The extension of the asylum application came after a migrant said he was being prosecuted in his home country because his father was the target of a local drug cartel. He argued that this qualified as & # 39; membership of a particular social group & # 39 ;.
& # 39; In accordance with these earlier decisions, I conclude that the alien family's family group will not form a specific social group unless it is shown to be socially distinctive in the eyes of its society, not just that of its alleged persecutor & # 39 , the lawyer generally mentioned in his decision.
& # 39; Because the record in this case does not support the finding that the immediate family of the respondent's father formed a particular social group, I have reversed the Council's conclusion, & # 39; he continued.

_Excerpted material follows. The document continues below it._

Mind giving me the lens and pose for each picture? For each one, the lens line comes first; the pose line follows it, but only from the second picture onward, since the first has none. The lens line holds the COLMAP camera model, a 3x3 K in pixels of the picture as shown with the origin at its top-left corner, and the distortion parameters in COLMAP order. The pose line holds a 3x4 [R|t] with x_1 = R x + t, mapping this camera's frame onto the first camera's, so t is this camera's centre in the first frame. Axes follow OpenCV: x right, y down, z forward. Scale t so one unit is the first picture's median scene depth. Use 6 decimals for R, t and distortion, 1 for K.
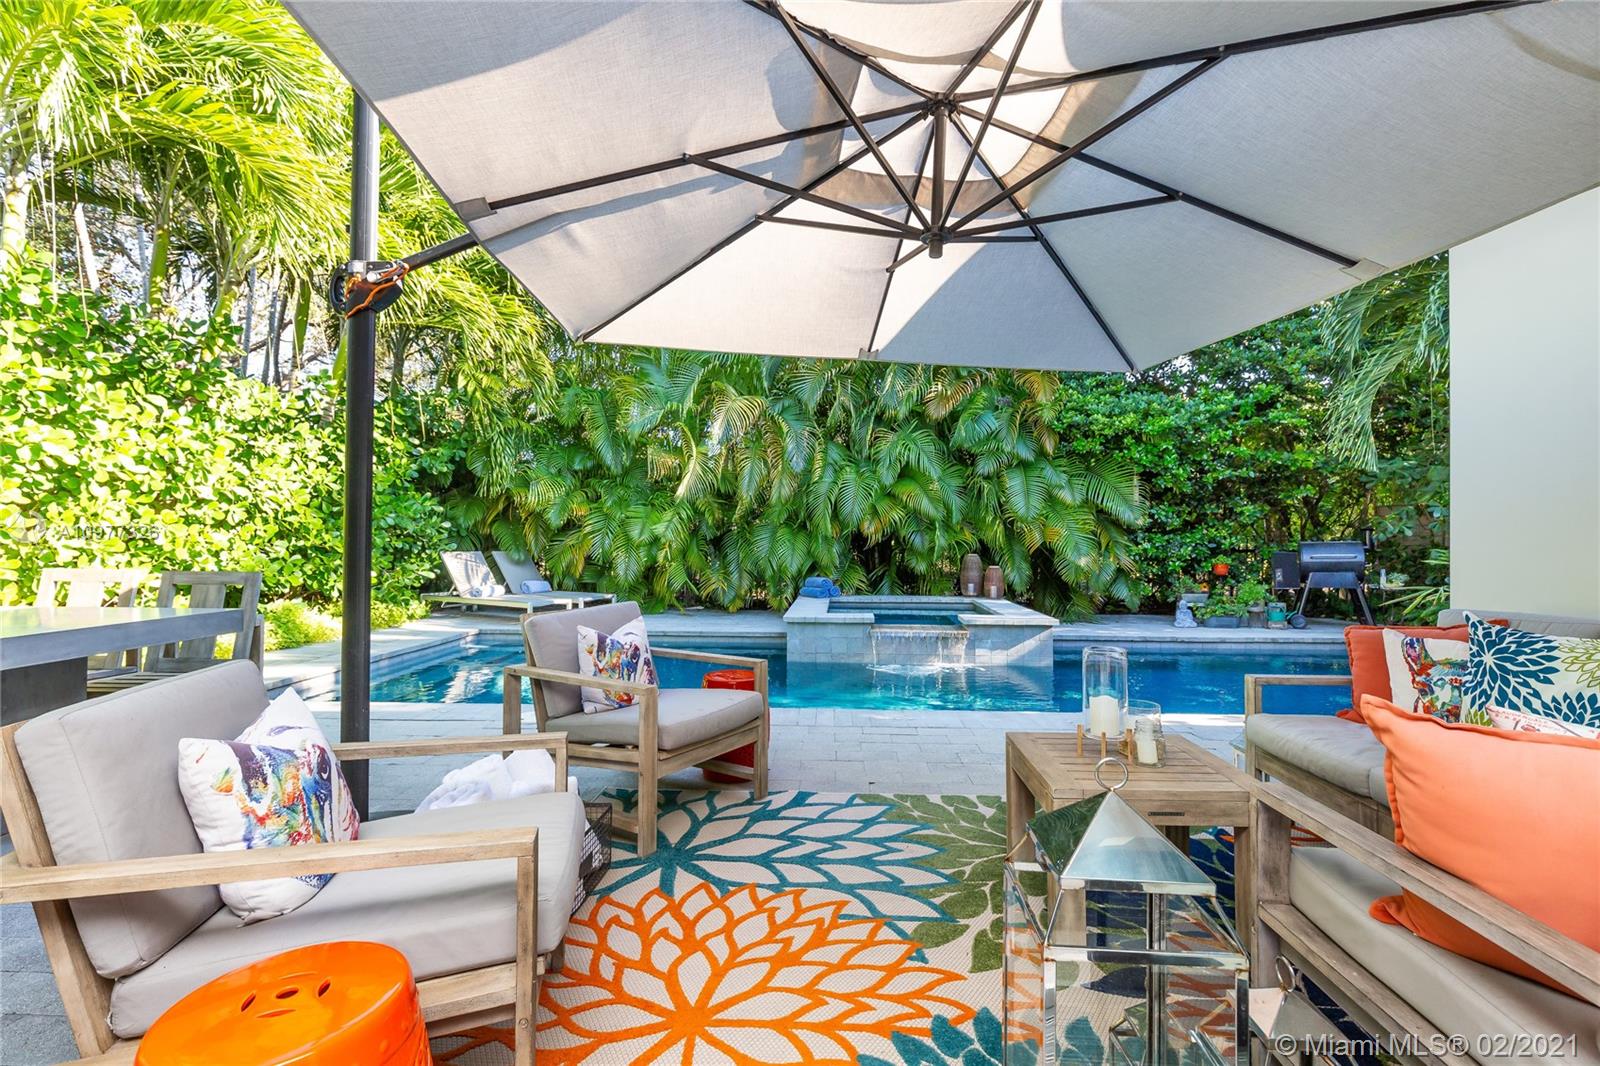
lens RADIAL K [[716.5, 0, 800.0], [0, 716.5, 533.0], [0, 0, 1]] dist [0.003840, -0.000102]
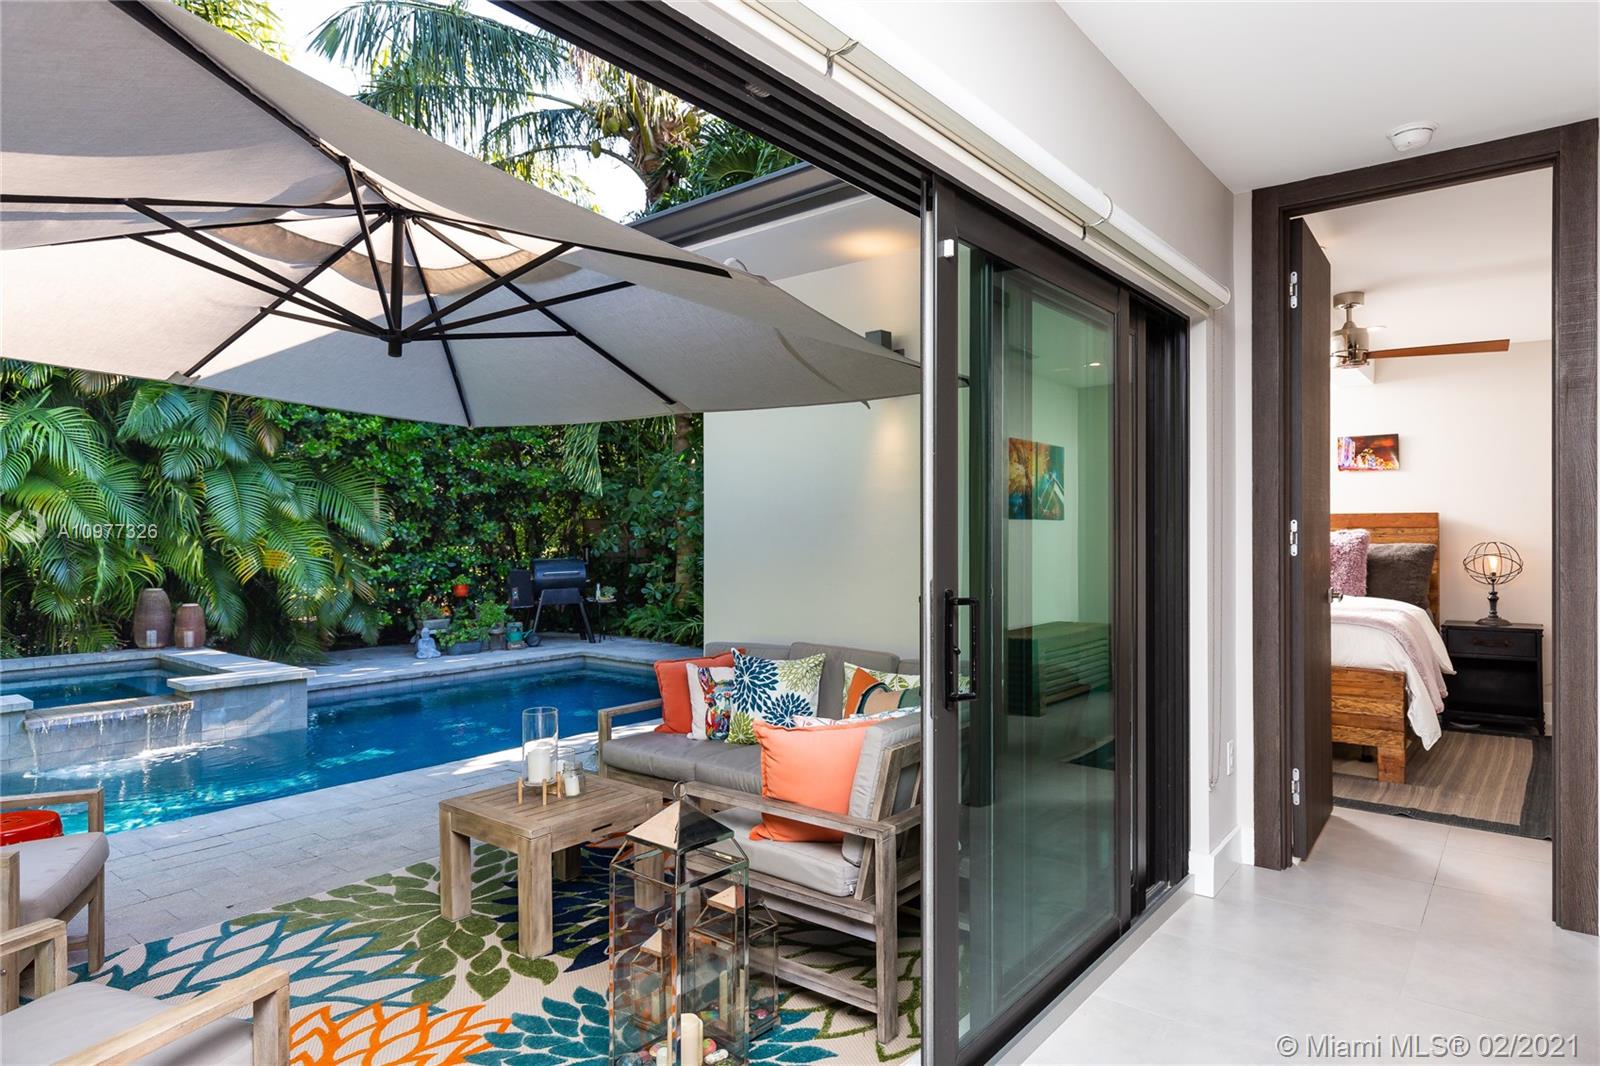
lens RADIAL K [[939.3, 0, 800.0], [0, 939.3, 533.0], [0, 0, 1]] dist [0.001812, 0.001555]
pose [[0.588421, -0.006131, 0.808531, -0.148988], [-0.001060, 0.999965, 0.008354, -0.037753], [-0.808554, -0.005772, 0.588394, -0.071553]]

the first statement came after a migrant claimed that he was being prosecuted in his home country because his father was the target of a local drug cartel
Barr said in the decision that being a member of a family is not part of a certain & # 39; social group & # 39;
The ruling is a continuation of tightened restrictions for immigrants and migrants seeking asylum on the southern border
The decision is a continuation of the tightening of immigration and migration rules on the southern border since Trump took office.
Earlier this year, Barr also honored a 2005 Board of Immigration Appeals ruling that those detained while their asylum applications were filed could be released on bail if they could demonstrate that they feared persecution from the country they are fleeing. goods.
However, that effort stopped after a court judge had blocked the order when it ruled that it was unconstitutional to detain asylum seekers indefinitely.
Members of the house left for the summer break last week and will not return to Washington D.C. until September – leaving many of these asylum rules in the air.
In an attempt to continue the crackdown on the border, the Trump government issued a rule earlier in July that would prevent migrants from applying for asylum when passing through other countries before arriving at the southern US border.
Many migrants applying for asylum in the US travel from El Salvador or Honduras, meaning they have to travel through Guatemala and Mexico – both countries where they could apply for asylum – before reaching the southern border
The rule has already been temporarily blocked by a federal district judge in San Francisco.